OBJECTIVE 1 ▸ List every U.S. president named in the passage on presidents and moral authority.
OBJECTIVE 2 ▸ Transcribe part of the passage on presidents and moral authority, beginning at the words that contain "Barack Obama was" and stopping after "not silence conscience.".

We have seen what happens when power turns inward—when it begins to believe it answers only to itself.

There was a time when presidents understood that authority came with limits. Not just legal limits, but moral ones. They did not see disagreement—especially from moral voices—as something to be attacked or dismissed. They saw it as part of the responsibility of governing.

Dwight D. Eisenhower led without spectacle. He did not confuse the office with personal validation. He understood that trust is earned quietly—and lost quickly when power begins to serve itself.

John F. Kennedy, facing deep suspicion as the first Catholic president, made something unmistakably clear: his faith would inform his conscience, but it would not be used as a political instrument. He drew that line not to weaken religion, but to protect it from politics.

When Ronald Reagan worked alongside Pope John Paul II, their relationship was not built on flattery or grievance. It was grounded in a shared understanding that moral authority does not belong to any one office—and certainly not to any one man.

Barack Obama was openly challenged by Pope Francis on issues of inequality and responsibility. There was no public retaliation. Only the recognition that leadership does not silence conscience.

And in the most trying moment in our history, Abraham Lincoln did not claim that God stood with him. He asked whether he stood with God. That distinction—quiet and understated—is the difference between humility and arrogance, between leadership and its imitation.

That is the measure of leadership.

Leadership, in its truest form, does not seek to overpower moral authority. It does not try to redefine it or bend it to serve its own ends. It respects it—and is willing to be corrected by it.

COLLECTED DATA ▸
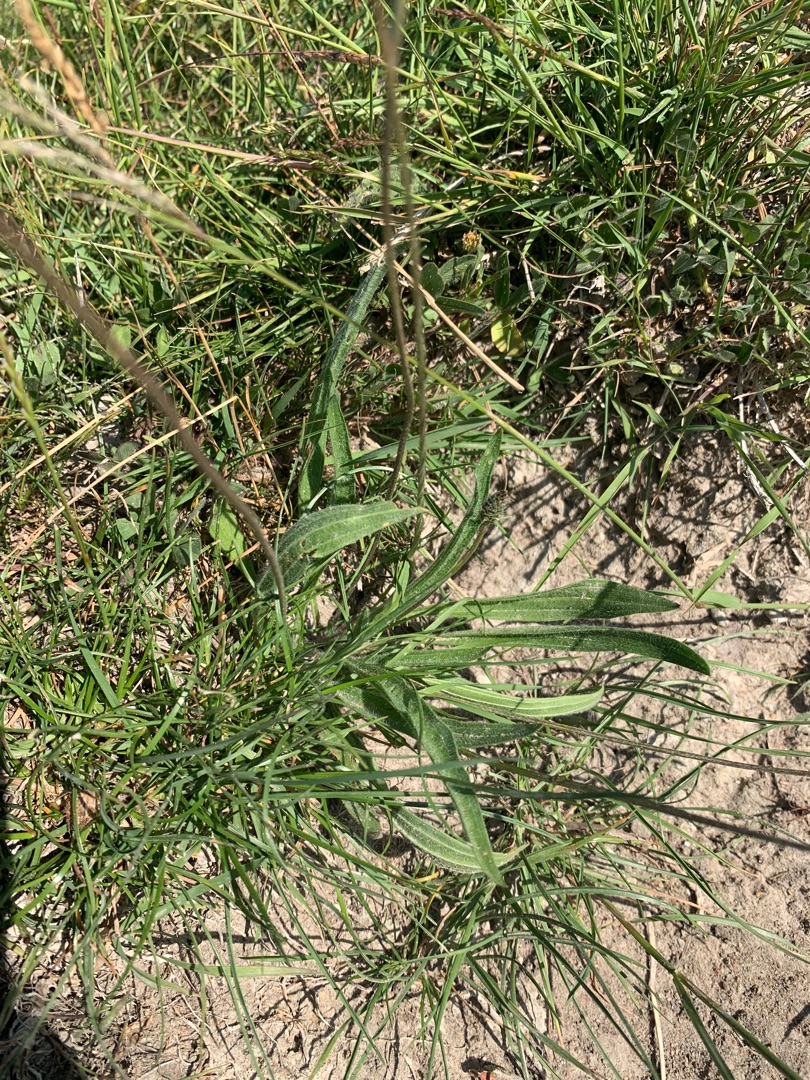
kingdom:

REPLY 1 ▸ Dwight D. Eisenhower, John F. Kennedy, Ronald Reagan, Barack Obama, Abraham Lincoln

REPLY 2 ▸
Barack Obama was openly challenged by Pope Francis on issues of inequality and responsibility. There was no public retaliation. Only the recognition that leadership does not silence conscience.